• 原文:
====

コンビニで白い靴下を見たら、なんだか無性に懐かしくなりました。子供の頃から学生時代までは誰もが綿のなんの変哲もない白い靴下を履いていました。特に男子は。昭和ですねー。あの頃は今のような便利な世の中ではなかったけれど、考えようによっては今より幸せな時代だったのかもしれません。などと最近は事あるごとに思うようになってしまいました。それが知らない間に歳をとってしまった証拠なんでしょうね。あー大人って、もっと違う人間になっているのだろうと若いころは思っていました。いわゆる大人になるって、ちゃんとした大人になるんだと思っていました。でも現実は違った!身体だけおじさんになっちゃったけど、ちっとも中身は変わっていない!こんなはずじゃなかったなー。しみじみ思います。

====

原文の「コンビニで白い靴下を見たら、」から「ったなー。しみじみ思います。」までの部分を、一字一句変えずに出力してください。

(構造化された姿勢推定出力)
====

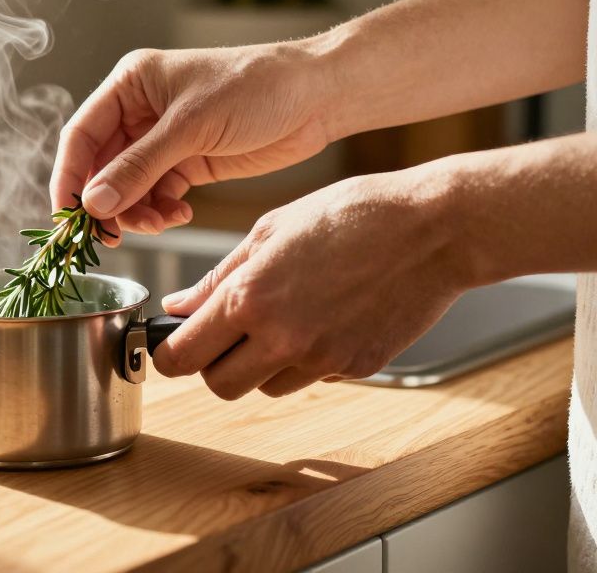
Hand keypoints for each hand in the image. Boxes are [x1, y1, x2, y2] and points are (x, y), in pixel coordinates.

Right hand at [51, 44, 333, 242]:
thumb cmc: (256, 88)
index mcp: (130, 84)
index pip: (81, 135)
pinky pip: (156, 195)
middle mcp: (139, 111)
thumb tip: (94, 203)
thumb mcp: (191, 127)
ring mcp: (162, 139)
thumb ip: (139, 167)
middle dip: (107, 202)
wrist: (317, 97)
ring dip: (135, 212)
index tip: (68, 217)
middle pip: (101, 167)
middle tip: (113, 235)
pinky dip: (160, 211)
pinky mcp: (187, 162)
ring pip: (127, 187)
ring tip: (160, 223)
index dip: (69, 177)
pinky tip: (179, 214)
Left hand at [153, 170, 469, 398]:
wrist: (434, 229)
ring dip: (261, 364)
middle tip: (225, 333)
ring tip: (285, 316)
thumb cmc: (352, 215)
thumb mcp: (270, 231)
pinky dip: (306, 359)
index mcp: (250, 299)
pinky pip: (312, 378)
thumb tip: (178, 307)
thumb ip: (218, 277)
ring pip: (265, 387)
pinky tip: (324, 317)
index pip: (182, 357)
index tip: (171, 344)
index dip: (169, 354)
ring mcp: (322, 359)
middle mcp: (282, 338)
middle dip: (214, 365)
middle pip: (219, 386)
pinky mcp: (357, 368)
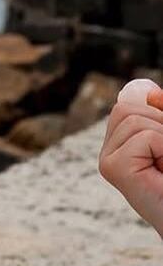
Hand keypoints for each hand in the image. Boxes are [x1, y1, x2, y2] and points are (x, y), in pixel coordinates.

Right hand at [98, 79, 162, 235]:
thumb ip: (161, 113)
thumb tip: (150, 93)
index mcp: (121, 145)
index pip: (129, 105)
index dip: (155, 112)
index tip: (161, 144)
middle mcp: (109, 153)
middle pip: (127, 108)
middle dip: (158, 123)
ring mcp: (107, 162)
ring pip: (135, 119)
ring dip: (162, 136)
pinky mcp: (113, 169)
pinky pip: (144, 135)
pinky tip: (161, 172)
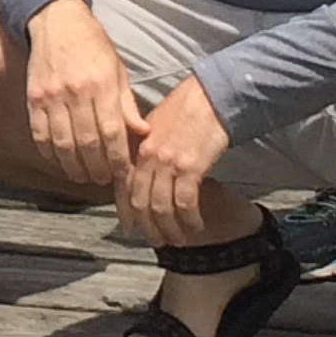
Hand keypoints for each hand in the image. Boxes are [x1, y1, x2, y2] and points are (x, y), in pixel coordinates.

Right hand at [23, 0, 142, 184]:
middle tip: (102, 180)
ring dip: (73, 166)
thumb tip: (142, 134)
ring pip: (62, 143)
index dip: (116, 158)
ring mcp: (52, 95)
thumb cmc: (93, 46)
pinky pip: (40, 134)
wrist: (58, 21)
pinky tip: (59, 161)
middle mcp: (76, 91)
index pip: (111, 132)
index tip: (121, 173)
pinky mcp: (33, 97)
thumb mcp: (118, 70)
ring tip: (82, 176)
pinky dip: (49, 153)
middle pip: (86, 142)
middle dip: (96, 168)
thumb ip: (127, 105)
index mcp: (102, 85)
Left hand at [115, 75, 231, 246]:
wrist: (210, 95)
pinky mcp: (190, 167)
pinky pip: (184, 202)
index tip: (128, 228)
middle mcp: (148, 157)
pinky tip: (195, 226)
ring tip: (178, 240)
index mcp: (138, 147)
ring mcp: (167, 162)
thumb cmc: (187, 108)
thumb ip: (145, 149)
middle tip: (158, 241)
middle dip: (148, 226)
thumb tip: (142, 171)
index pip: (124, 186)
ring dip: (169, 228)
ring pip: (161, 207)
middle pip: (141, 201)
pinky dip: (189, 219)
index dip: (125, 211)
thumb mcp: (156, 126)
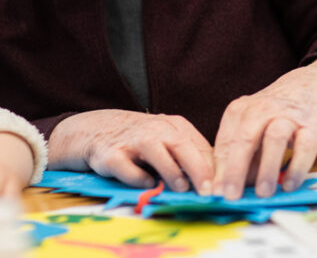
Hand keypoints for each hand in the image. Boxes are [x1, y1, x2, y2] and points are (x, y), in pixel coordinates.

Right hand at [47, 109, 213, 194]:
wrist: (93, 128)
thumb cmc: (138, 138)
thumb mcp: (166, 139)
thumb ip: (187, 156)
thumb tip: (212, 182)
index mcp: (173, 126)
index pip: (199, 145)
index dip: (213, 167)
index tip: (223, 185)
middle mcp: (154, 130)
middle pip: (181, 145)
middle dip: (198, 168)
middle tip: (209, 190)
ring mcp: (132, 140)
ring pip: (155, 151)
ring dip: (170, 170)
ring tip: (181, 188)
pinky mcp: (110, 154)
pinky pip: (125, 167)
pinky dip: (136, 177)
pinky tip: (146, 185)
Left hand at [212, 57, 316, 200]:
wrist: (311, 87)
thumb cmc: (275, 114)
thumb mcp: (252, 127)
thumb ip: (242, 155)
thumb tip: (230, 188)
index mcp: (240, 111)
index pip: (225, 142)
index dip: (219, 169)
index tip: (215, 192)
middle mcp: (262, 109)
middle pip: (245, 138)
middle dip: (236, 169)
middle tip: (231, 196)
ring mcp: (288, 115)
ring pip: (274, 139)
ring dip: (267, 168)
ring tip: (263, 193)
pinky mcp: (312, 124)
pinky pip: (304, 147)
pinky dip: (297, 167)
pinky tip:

====

• 想定解答:
コンビニで白い靴下を見たら、なんだか無性に懐かしくなりました。子供の頃から学生時代までは誰もが綿のなんの変哲もない白い靴下を履いていました。特に男子は。昭和ですねー。あの頃は今のような便利な世の中ではなかったけれど、考えようによっては今より幸せな時代だったのかもしれません。などと最近は事あるごとに思うようになってしまいました。それが知らない間に歳をとってしまった証拠なんでしょうね。あー大人って、もっと違う人間になっているのだろうと若いころは思っていました。いわゆる大人になるって、ちゃんとした大人になるんだと思っていました。でも現実は違った!身体だけおじさんになっちゃったけど、ちっとも中身は変わっていない!こんなはずじゃなかったなー。しみじみ思います。